For me, it went a step further: Why is it always the women who are forced to compromise on this show? Why hasn’t a Bachelor ever been asked to co-lead?
The answer came almost as instantly as the question: ego, pride and straight-up sexism. Two men sharing 30 plus women while they bare their souls on national TV? That goes against every gendered notion society has brainwashed us to believe. Not only should men not have to share, but—as the skeptics would say—come on, are they really even capable? That engrained doubt speaks volumes and is a product of the biased expectations women are thrust into the minute they’re born. Good girls share. They’re polite and considerate and don’t ask for more than they’re given. But men? We're supposed to believe they are incapable of sharing, especially when it comes to matters of the heart.
Nineteen years ago, when the producers first flipped the script and introduced The Bachelorette, it was groundbreaking (…for reality TV). But as the franchise continues, it’s clear the double standard is by no means dead.

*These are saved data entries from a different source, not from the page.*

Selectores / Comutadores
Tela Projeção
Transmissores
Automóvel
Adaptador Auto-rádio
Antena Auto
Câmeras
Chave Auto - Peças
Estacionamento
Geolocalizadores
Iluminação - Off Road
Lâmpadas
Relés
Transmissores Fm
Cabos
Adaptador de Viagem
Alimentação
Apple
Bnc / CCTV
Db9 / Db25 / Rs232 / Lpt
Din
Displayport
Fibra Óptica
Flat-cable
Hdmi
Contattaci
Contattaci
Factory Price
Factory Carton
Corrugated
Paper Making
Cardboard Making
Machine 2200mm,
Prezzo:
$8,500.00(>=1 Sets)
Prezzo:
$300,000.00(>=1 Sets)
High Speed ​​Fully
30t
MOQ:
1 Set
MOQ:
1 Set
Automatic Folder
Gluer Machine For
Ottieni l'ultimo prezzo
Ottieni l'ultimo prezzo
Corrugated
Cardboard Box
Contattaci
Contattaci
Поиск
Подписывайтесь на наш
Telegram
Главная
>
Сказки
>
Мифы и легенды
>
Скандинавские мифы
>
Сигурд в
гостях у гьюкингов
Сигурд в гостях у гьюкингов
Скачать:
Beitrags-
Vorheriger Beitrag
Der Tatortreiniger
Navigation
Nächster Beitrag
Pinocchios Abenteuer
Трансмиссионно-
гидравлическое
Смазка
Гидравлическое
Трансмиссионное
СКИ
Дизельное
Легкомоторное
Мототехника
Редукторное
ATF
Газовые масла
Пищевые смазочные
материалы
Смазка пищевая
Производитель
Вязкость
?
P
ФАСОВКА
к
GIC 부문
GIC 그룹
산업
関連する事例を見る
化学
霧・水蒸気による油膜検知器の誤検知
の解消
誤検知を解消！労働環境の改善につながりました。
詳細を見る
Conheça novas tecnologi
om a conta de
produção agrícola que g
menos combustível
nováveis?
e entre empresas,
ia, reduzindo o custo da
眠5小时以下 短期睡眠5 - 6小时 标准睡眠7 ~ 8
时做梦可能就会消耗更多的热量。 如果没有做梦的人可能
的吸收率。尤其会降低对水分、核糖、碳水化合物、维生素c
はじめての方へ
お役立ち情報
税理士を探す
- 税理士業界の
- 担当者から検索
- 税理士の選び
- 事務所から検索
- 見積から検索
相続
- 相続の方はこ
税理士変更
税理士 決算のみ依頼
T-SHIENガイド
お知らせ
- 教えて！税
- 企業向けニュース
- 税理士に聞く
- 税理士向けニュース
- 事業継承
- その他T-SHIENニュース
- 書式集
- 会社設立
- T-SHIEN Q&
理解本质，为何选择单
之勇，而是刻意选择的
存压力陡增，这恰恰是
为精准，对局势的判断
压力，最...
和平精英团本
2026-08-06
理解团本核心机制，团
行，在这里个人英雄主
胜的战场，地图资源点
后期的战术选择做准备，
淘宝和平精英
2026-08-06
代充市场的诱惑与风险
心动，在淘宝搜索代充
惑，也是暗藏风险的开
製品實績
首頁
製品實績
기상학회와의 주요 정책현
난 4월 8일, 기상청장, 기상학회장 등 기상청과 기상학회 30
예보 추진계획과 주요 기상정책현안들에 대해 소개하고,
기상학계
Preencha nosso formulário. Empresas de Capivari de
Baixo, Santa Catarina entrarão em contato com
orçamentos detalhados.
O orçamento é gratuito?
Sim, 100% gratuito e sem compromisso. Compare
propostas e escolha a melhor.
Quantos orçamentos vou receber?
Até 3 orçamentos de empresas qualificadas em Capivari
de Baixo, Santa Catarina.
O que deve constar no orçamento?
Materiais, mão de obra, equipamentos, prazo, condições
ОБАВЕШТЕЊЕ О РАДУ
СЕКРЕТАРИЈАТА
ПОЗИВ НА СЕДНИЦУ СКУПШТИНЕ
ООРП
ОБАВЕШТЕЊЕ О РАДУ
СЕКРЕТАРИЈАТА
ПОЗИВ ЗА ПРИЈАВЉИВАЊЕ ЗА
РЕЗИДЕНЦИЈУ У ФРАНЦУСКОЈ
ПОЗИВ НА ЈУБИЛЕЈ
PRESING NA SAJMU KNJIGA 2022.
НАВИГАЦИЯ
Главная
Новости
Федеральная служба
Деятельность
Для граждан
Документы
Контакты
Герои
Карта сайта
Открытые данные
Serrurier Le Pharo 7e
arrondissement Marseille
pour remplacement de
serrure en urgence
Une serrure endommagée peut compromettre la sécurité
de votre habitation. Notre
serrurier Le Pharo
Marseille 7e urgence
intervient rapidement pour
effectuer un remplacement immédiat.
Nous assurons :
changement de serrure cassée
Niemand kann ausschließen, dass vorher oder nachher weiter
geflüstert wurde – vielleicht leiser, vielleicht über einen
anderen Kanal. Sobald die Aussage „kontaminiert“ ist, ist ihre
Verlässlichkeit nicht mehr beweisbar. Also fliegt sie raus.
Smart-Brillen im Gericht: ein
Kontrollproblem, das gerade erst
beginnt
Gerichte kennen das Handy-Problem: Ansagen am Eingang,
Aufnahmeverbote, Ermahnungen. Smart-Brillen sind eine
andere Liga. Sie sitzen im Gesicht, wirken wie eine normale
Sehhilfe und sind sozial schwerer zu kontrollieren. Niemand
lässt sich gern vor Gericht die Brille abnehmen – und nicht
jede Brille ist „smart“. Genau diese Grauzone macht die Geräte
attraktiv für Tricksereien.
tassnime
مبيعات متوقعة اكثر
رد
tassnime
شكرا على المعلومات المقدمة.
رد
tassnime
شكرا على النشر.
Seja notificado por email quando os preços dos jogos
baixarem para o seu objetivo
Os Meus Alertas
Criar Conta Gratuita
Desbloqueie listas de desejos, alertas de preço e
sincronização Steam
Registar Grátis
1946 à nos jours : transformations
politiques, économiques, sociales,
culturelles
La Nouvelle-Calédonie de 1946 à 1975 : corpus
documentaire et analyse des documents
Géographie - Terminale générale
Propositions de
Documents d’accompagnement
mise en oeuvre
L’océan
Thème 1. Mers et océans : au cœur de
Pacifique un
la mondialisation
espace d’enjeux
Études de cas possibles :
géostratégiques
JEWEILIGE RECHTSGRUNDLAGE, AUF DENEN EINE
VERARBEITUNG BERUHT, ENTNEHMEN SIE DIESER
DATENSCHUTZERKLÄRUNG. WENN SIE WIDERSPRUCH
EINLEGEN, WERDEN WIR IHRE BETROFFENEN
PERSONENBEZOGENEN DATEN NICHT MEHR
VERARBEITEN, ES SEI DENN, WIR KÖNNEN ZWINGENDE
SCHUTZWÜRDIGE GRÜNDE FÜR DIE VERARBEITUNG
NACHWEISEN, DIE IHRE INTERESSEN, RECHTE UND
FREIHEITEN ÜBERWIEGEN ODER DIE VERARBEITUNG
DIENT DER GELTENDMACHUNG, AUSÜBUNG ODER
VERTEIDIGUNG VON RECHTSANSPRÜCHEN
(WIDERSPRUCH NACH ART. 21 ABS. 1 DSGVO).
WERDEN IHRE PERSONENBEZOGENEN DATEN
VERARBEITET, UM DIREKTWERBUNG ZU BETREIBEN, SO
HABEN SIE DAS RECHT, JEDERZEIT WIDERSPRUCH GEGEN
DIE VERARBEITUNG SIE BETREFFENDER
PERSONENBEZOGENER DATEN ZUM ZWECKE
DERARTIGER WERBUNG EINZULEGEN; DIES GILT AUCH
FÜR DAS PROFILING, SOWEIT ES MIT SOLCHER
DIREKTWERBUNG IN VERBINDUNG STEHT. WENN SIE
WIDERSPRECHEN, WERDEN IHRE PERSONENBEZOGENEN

I'll concede one thing: The franchise did tease us briefly with two men on The Bachelor back in 2004. In a season hardly anyone remembers, Byron Velvick and Jay Overybye spent a single night as "The Bachelors" until the women turned the tables and voted Jay out. The same song and dance came back around in 2015 during season 11 of The Bachelorette with Kaitlyn Bristowe and Britt Nilsson. What differs between then and now besides a Chris Harrison-sized hole? Gabby and Rachel had to endure the will-they-won't-they-like-me anxiety All. Season. Long (complete with calculated players and mid-ceremony rose rejections).